Направляются они на несколько базовых проектов, которые взаимосвязаны, общая цель у них, как я говорил, — помощь потенциальной политической элите, которая должна будет прийти после смены этого режима, проявить себя и обрести политический опыт. Это и проект «Открытые выборы», и проект в образовании, и проекты, связанные с информированием. Естественно, никуда от этого не денешься в наших условиях, реализуем проект правозащиты. И еще несколько проектов. В общем, думаю, что я сейчас себе точно представляю, как двигаться дальше.
— Возможно ли существование успешного политического проекта, независимого от воли Кремля?
— Если мы с вами говорим про экономистов когорты Егора Гайдара, то, в общем, в той или иной степени они все эти годы остаются при власти. Потому что, собственно говоря, то, что они делают, — помогают этой власти удержать экономическую ситуацию. Это те люди, которые умеют, что называется, экономить. Нынешняя власть на протяжении лет 15 на всем экономит, а потом тратит — на покупку лояльности. Ну и чуть-чуть на разграбление. Чем больше сэкономили, тем больше можно разграбить. Это, в общем, та задача, с которой остатки экономической команды Гайдара справляются.
Если когда потребуется все-таки всерьез развивать российскую экономику, выходить из изоляции, искать свое место в международном распределении труда, потребуются еще и другие люди, способные к визионерству, к тому, чтобы увидеть место страны не сегодня, а послезавтра — и двигаться туда. Я эту позицию достаточно долго отстаивал и продолжаю отстаивать. Меня за это ругают нелибералом.
У нас загадили всю терминологию. И у меня ощущение, что ее загадили осмысленно. Ну, вот смотрите сами. Обозвали партию Владимира Жириновского либерально-демократической — это позволило загадить и слово «либерализм», и слово «демократия» одновременно. И теперь невозможно ни про кого сказать прямо — национал-фашистская партия, их реальное название. Когда мы говорим о правых, на Западе — это [лидер французской партии «Национальный фронт» Марин] Ле Пен, а у нас правыми называют либералов.
Хотя я лично скорее горжусь, когда меня называют государственником. Я считаю, что для продвижения страны на глобальном рынке нужны продуманные усилия в национальном масштабе.

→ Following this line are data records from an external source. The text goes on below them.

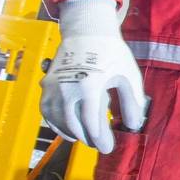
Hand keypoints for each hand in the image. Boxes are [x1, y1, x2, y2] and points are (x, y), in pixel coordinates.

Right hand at [41, 0, 146, 154]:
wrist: (86, 30)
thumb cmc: (110, 52)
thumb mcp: (128, 75)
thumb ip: (132, 102)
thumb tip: (133, 126)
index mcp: (90, 85)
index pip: (91, 121)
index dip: (99, 138)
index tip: (107, 148)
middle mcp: (68, 87)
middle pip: (73, 124)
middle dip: (87, 138)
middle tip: (99, 145)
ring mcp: (54, 85)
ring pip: (57, 119)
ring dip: (70, 133)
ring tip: (84, 139)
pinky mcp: (46, 83)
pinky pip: (46, 110)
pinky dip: (55, 123)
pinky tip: (67, 129)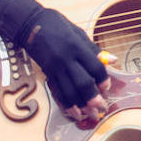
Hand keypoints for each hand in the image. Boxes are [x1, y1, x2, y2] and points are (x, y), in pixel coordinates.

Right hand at [0, 0, 111, 119]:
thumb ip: (94, 49)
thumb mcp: (78, 32)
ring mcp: (54, 67)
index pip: (94, 67)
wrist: (29, 24)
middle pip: (82, 83)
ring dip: (79, 105)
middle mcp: (65, 59)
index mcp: (76, 46)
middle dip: (92, 98)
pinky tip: (71, 111)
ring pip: (68, 91)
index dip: (103, 79)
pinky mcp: (46, 72)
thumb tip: (112, 61)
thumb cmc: (56, 25)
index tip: (106, 87)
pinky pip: (56, 90)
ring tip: (87, 116)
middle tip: (100, 109)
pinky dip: (65, 103)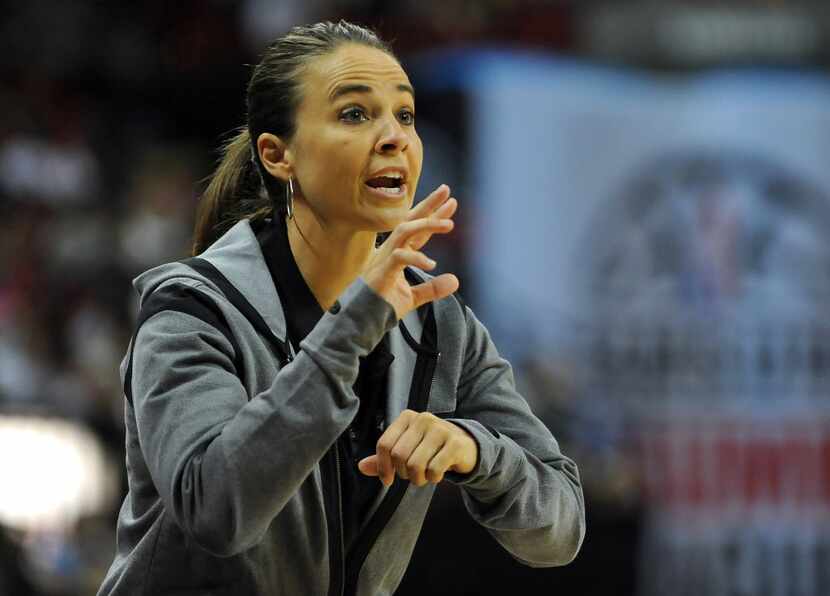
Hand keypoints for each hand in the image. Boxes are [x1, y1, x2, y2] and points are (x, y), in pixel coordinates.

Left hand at [357, 409, 477, 486]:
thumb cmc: (430, 448)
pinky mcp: (455, 443)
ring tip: (424, 476)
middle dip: (403, 473)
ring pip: (416, 465)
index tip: (387, 480)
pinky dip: (433, 478)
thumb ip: (385, 457)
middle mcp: (423, 419)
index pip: (384, 444)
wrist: (465, 445)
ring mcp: (440, 429)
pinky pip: (434, 469)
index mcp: (407, 417)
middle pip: (399, 456)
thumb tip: (361, 467)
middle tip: (412, 476)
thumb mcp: (407, 449)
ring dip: (418, 478)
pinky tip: (437, 474)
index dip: (383, 467)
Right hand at [362, 184, 458, 319]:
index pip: (416, 229)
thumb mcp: (412, 297)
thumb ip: (432, 288)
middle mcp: (389, 251)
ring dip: (427, 225)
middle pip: (410, 221)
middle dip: (428, 205)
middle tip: (447, 191)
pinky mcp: (381, 272)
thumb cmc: (382, 307)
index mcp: (396, 254)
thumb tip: (455, 280)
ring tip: (448, 225)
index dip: (433, 215)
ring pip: (404, 232)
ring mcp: (383, 259)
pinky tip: (432, 264)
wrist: (360, 321)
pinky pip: (399, 257)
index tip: (451, 203)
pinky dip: (416, 258)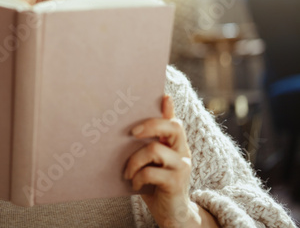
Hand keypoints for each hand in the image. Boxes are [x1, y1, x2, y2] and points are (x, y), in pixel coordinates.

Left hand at [124, 95, 201, 226]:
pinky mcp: (176, 183)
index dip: (169, 107)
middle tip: (131, 133)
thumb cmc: (156, 185)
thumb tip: (129, 130)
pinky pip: (151, 172)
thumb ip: (146, 146)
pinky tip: (134, 184)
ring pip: (155, 150)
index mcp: (175, 144)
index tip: (163, 95)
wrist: (173, 216)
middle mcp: (182, 152)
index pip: (174, 120)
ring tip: (127, 172)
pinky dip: (137, 178)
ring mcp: (181, 167)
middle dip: (150, 125)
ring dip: (134, 161)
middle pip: (172, 127)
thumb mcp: (151, 164)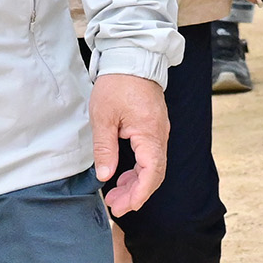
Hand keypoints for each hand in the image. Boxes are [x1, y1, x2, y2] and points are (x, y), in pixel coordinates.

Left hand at [91, 72, 169, 215]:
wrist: (131, 56)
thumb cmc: (117, 83)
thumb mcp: (103, 117)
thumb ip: (105, 148)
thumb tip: (105, 176)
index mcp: (149, 133)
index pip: (152, 173)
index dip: (139, 194)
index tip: (124, 206)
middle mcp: (159, 135)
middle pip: (154, 173)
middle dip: (135, 193)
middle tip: (114, 206)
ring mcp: (158, 131)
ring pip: (152, 166)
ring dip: (135, 183)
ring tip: (114, 195)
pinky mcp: (153, 128)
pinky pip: (150, 156)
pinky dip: (137, 170)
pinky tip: (122, 176)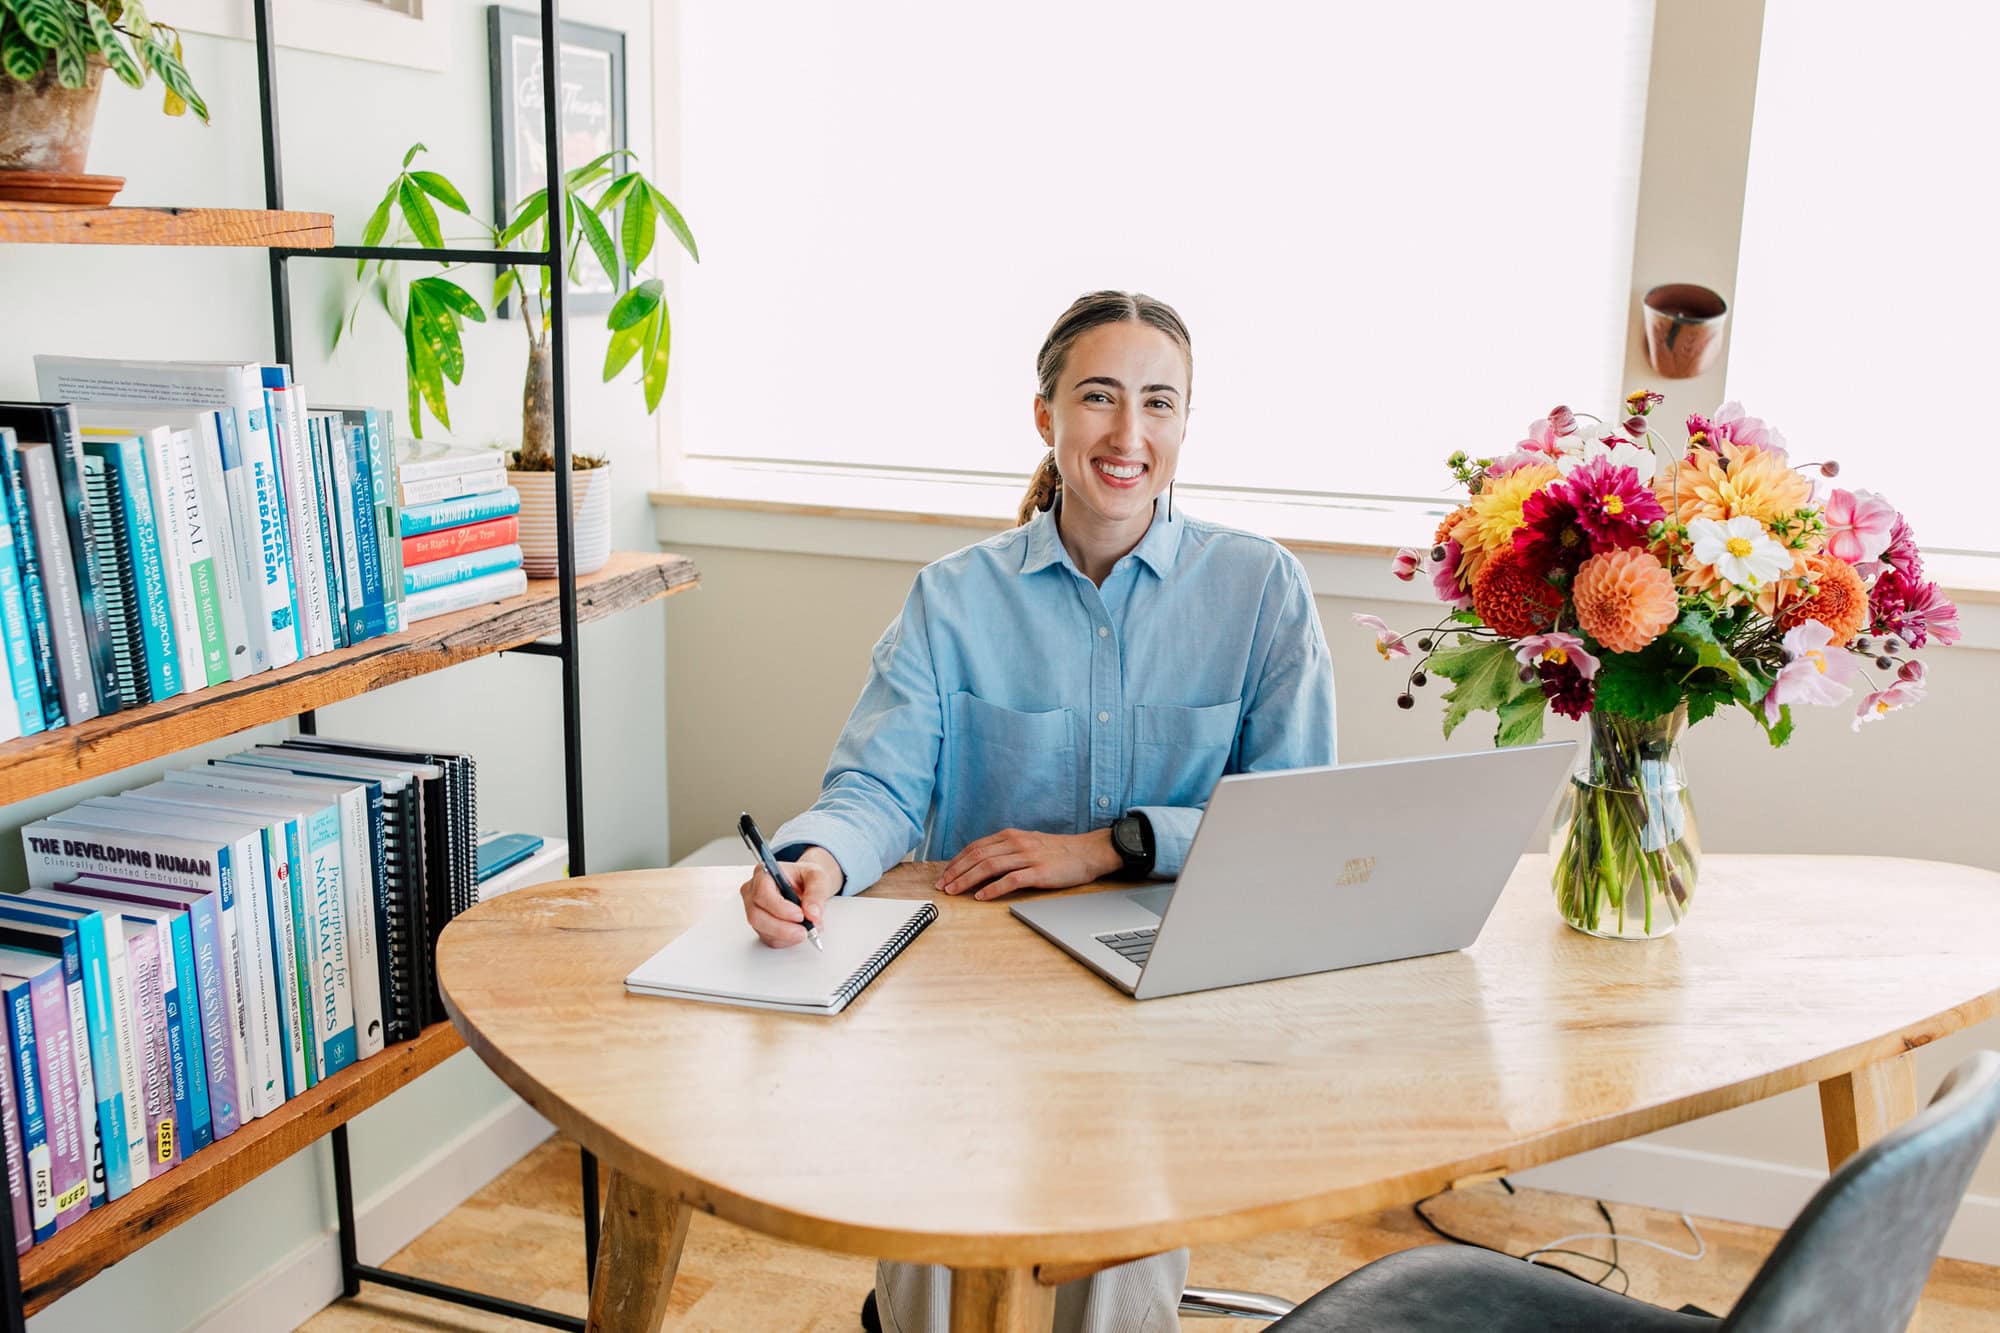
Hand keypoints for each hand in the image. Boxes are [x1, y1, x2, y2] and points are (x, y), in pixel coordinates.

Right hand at [739, 846, 844, 947]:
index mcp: (763, 874)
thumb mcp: (817, 877)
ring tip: (807, 930)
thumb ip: (816, 892)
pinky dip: (786, 940)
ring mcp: (754, 910)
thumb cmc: (806, 877)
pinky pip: (769, 938)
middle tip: (804, 931)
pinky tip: (798, 932)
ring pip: (762, 930)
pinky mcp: (760, 925)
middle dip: (782, 928)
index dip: (780, 907)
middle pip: (756, 915)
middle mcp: (753, 892)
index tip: (800, 915)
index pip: (762, 892)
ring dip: (787, 935)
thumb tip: (812, 913)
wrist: (806, 885)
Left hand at [935, 828, 1122, 900]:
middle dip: (956, 871)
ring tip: (955, 891)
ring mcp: (1027, 857)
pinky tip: (982, 896)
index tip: (944, 874)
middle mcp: (1016, 843)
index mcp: (1011, 836)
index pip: (975, 847)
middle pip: (977, 856)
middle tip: (943, 886)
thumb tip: (982, 863)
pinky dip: (993, 888)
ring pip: (989, 866)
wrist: (1087, 852)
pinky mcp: (1039, 872)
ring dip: (968, 880)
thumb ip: (1006, 850)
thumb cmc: (1058, 851)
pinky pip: (1010, 880)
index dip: (957, 861)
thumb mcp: (1028, 843)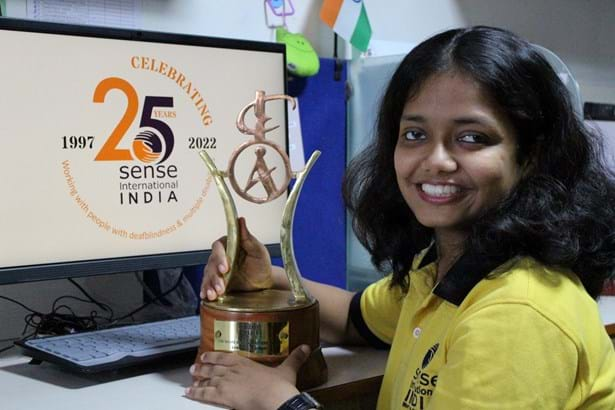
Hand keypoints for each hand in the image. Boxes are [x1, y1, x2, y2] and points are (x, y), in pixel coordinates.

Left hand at [185, 345, 309, 409]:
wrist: (276, 399)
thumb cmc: (280, 386)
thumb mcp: (289, 369)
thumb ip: (296, 357)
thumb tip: (306, 347)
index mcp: (247, 363)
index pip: (226, 357)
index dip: (215, 356)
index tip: (206, 355)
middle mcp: (234, 370)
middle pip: (214, 367)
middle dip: (203, 367)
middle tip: (194, 367)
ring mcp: (227, 382)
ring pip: (208, 379)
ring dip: (199, 378)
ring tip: (191, 378)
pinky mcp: (224, 395)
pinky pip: (205, 394)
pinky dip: (196, 393)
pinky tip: (188, 394)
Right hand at [200, 217, 273, 300]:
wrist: (263, 283)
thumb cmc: (261, 264)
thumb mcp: (258, 250)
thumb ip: (247, 237)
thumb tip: (241, 220)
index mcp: (228, 245)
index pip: (218, 248)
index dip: (219, 257)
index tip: (225, 268)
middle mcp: (220, 257)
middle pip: (211, 264)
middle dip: (215, 276)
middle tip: (221, 286)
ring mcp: (217, 270)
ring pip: (208, 276)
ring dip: (210, 285)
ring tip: (214, 294)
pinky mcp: (216, 282)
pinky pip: (208, 285)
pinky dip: (207, 291)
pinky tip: (207, 296)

Да, 50–60% экономики, даже 70% может разруливаться рынком. Текущие потребности людей рыночная стихия удовлетворяет во многом лучше, чем какие-то объединенные усилия. Но там, где мы должны быть конкурентоспособны — на глобальном рынке по серьезным, дорогостоящим, капиталоемким направлениям, — здесь нужны национальные усилия. Понятно, не в режиме госплана, но в режиме налоговых преференций, поддержки академической науки, двигающейся в этом направлении, в режиме создания соответствующих условий для подготовки кадров. Здесь существуют очень серьезные проблемы, которые стоило бы решать по-другому, чем они решаются сегодня.
Моя глубокая убежденность, что место России в международном распределении труда — это производство уникальной и индивидуальной продукции. Почему у нас космические корабли получаются, а ширпотребовские автомобили — нет? Так отстроен наш менталитет, можно его, конечно, сломать, но тогда это будем не мы, а немцы, например. Ну зачем еще одна Германия, она уже есть.
Так вот, для того чтобы создавать вот такую уникальную продукцию на потоке, абсолютно не годится, например, та система образования, которая внедрена сегодня. Вот эти все ЕГЭ — они учат людей конвейерному производству. И входят в резкое противоречие с менталитетом народа и общества.